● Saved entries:
:::
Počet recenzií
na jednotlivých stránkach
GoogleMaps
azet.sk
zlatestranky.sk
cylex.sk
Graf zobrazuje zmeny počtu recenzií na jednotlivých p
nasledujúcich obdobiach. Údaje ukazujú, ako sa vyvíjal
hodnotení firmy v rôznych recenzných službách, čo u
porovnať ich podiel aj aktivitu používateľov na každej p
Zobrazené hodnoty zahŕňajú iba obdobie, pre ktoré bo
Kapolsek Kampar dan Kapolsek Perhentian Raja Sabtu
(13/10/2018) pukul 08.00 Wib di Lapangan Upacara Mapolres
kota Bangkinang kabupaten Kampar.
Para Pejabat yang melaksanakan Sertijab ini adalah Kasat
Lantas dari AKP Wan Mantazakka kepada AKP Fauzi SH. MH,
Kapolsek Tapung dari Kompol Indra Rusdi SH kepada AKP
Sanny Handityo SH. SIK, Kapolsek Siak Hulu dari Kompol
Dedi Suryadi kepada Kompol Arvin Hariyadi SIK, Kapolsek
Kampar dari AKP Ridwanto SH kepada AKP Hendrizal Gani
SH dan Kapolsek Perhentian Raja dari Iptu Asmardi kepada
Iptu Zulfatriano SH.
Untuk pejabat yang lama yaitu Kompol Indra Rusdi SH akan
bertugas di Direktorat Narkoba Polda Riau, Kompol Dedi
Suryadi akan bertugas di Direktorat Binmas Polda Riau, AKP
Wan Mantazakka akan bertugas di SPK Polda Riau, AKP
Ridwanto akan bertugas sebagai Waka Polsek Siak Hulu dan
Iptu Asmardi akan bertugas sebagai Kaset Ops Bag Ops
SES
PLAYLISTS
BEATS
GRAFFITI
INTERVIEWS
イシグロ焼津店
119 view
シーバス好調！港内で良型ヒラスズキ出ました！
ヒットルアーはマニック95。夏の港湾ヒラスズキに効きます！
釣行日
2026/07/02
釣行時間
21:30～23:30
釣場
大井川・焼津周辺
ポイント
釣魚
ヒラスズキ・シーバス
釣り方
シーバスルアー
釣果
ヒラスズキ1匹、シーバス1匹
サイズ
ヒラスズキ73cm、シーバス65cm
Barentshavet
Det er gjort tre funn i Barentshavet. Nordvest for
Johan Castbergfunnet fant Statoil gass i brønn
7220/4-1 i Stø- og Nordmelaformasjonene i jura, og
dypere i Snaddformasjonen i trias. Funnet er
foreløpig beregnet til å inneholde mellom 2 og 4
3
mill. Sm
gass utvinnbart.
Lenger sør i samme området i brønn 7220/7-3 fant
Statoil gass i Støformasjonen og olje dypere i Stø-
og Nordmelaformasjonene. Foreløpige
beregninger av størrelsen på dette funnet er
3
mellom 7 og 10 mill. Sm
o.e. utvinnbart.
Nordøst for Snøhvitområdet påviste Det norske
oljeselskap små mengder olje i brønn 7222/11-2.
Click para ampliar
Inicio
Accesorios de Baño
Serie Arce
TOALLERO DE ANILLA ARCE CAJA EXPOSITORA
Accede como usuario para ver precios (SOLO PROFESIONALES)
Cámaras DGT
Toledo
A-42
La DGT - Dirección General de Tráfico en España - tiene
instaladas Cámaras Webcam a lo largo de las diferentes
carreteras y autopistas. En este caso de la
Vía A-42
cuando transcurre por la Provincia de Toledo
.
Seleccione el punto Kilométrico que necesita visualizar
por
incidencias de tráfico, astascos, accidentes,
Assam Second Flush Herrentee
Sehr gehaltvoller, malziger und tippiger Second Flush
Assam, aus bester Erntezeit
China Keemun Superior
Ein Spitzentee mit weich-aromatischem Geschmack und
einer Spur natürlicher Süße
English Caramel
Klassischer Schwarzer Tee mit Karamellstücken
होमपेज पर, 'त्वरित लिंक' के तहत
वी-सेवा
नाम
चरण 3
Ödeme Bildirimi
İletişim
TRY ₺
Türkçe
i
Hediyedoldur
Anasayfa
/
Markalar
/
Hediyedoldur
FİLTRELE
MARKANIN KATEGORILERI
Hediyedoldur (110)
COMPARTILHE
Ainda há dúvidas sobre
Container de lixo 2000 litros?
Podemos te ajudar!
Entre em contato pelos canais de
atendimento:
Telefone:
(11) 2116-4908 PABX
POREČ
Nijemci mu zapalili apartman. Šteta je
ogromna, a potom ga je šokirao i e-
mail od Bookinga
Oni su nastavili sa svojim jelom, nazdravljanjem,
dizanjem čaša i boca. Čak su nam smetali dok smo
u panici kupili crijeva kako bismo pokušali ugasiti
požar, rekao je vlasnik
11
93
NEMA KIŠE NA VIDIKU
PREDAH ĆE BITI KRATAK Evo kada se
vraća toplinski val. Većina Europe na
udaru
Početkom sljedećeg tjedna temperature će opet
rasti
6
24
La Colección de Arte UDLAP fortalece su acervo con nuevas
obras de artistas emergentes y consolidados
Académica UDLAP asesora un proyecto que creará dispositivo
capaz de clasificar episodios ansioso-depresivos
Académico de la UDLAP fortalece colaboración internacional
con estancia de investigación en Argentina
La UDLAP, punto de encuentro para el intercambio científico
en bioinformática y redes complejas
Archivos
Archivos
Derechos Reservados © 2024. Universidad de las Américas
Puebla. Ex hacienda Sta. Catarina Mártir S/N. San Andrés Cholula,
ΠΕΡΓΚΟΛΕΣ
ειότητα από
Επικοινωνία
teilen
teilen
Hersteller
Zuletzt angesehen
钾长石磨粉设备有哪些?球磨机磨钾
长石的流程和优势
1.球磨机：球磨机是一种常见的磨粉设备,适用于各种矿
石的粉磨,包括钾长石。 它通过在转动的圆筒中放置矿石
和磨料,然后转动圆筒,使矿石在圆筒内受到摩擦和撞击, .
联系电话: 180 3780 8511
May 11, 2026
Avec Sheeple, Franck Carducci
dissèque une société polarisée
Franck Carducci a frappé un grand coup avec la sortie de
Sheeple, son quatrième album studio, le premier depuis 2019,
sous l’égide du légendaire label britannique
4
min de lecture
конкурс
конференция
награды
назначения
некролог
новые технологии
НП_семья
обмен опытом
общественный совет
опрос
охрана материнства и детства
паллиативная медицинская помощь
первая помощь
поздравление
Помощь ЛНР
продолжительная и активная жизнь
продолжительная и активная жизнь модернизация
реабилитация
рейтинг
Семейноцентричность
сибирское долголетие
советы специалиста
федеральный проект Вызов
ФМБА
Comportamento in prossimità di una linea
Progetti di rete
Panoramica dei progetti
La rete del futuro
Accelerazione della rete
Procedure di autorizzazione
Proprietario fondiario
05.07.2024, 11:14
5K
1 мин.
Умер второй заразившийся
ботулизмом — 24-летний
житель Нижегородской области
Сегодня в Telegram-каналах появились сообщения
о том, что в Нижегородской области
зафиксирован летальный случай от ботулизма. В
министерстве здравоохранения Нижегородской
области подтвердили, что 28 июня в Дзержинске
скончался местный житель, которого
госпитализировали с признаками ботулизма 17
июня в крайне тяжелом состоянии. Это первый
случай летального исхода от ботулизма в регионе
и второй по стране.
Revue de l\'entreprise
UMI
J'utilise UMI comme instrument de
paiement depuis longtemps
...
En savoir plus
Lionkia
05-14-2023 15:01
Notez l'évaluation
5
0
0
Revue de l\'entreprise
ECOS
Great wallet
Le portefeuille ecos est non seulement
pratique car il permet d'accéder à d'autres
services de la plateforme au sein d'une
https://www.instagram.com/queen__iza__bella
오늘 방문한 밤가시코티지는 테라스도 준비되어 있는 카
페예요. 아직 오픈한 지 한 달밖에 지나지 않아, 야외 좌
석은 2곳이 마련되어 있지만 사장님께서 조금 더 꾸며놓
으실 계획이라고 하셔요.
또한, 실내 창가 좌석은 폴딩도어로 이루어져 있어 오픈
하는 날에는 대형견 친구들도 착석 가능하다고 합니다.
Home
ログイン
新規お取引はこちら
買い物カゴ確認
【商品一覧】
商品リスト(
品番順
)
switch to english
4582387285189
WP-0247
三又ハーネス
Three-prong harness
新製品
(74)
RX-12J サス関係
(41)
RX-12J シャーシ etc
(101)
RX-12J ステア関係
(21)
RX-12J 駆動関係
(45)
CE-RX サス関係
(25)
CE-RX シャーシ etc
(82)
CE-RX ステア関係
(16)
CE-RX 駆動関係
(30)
:::
● Goal of the exercise: Lines with "olje": find them in the data and copy each one.

● Your response:
Statoil gass i Støformasjonen og olje dypere i Stø-
oljeselskap små mengder olje i brønn 7222/11-2.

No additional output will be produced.